I was quite glad that I'd gotten to meet Janis, who helps to orgnise the Greater Manchester skeptics who told me all about the 'Ladies who do skepticism (and coffee)' events that the GM Skeptics have recently launched. It's an amazing idea that I hope catches on throughout the skeptical community. If there is one thing of which I am sure it is that sometimes being a skeptical person can be a bit lonely if you don't know people who are like minded and, being female, the prospect of going along to a pub full of skeptics can be quite daunting if you've never been to a SitP event before. So going along to a coffee shop to meet like minded females is a great introduction to the skeptical community.
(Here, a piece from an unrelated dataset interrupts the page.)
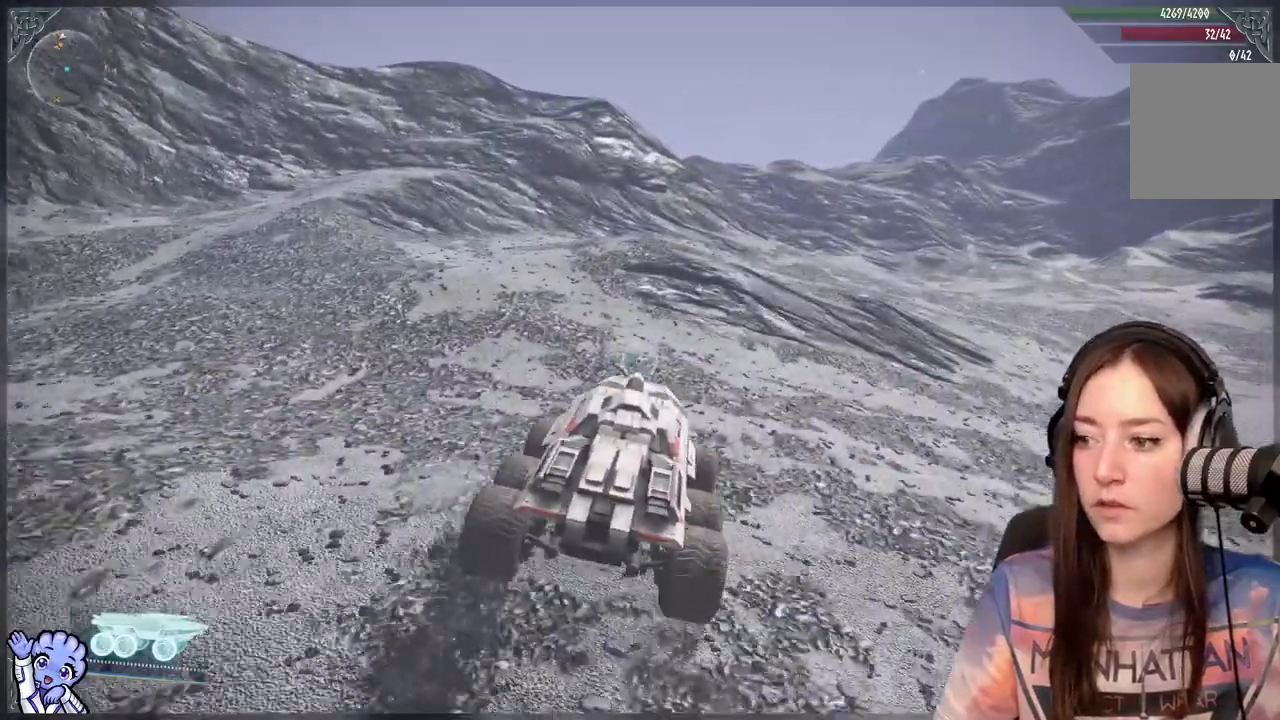
{"buttons": [], "left_stick": "up", "right_stick": "center", "events": []}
It opens doors and might go some way to closing the gap between the genders in skepticism. If anyone wants to learn more they should contact Janis via the GM Skeptics facebook or twitter. Or by getting in contact with @Skepticladies on twitter for more information.
The live recording of Righteous Indignation was unlike anything I have ever done before. People laughed at things I said and I got applauded for answering Trystan back *giggle*
It's going out on Monday as our normal show normally would do. You should deffo check it out. It was interesting AND fun. It was great to be sat next to my cohosts for a change and I secretly hope we get to do it again.
The rest of the week has gone by in a blur of gardening, nice weather, random stuff and applying for masses of jobs and suddenly I'm at Saturday and I'm facing the prospect of a really interesting evening, night and morning in an ancient public house in Bristol. The Llandoger Trow has a hugely interesting past.
It was around when pirates would have frequented it and it is reputed to be haunted by a child who wears leg braces - referred to as Pierre. He apparently died in the pub many years ago. According to Guy Lyon Playfair in The Haunted Pub Guide, many apparitions have been reported here.
Dating from 1664, the building is stepped in a mysterious and interesting history. A trow was a flat-bottomed barge, and Llandogo is a village some 20 miles north of Bristol, across the Bristol Channel and upstream on the River Wye in South Wales, where trows were once built. Trows historically sailed to trade in Bristol.
The pub was partially destroyed by a bomb in World War II but three of the original five projecting gables remain. It is a grade II listed building.Tradition has it that Daniel Defoe met Alexander Selkirk (Robinson Crusoe) here, and it was Robert Louis Stevenson’s inspiration for the Admiral Benbow in Treasure Island.
We're going to be there from 11pm until 6am and I really cannot wait. There's something strangely nice about sitting in an ancient building with such a history at, say, two o'clock in the morning drinking a cup of tea wondering if the supposed ghost is really lurking around the corner or whether it's all down to somebodies imagination.
This is the ghost that was apparently caught on camera by a previous investigation team at the pub in the cellar. It's really scary. Not.
I didn't know ghosts appeared as yellow arrows, but there we go :P
This is the ghost that was apparently caught on camera by a previous investigation team at the pub in the cellar. It's really scary. Not.
I didn't know ghosts appeared as yellow arrows, but there we go :P
On a final note; it would seem that my 'A brighter Bradford-On-Avon' website has attracted the attention of a homeopathic fan who decided to spam the comments box. It's quite funny as this happened yesterday and today a rather important figure in Bradford-On-Avon's community shook my hand on my door step whilst telling me they liked the website very much indeed.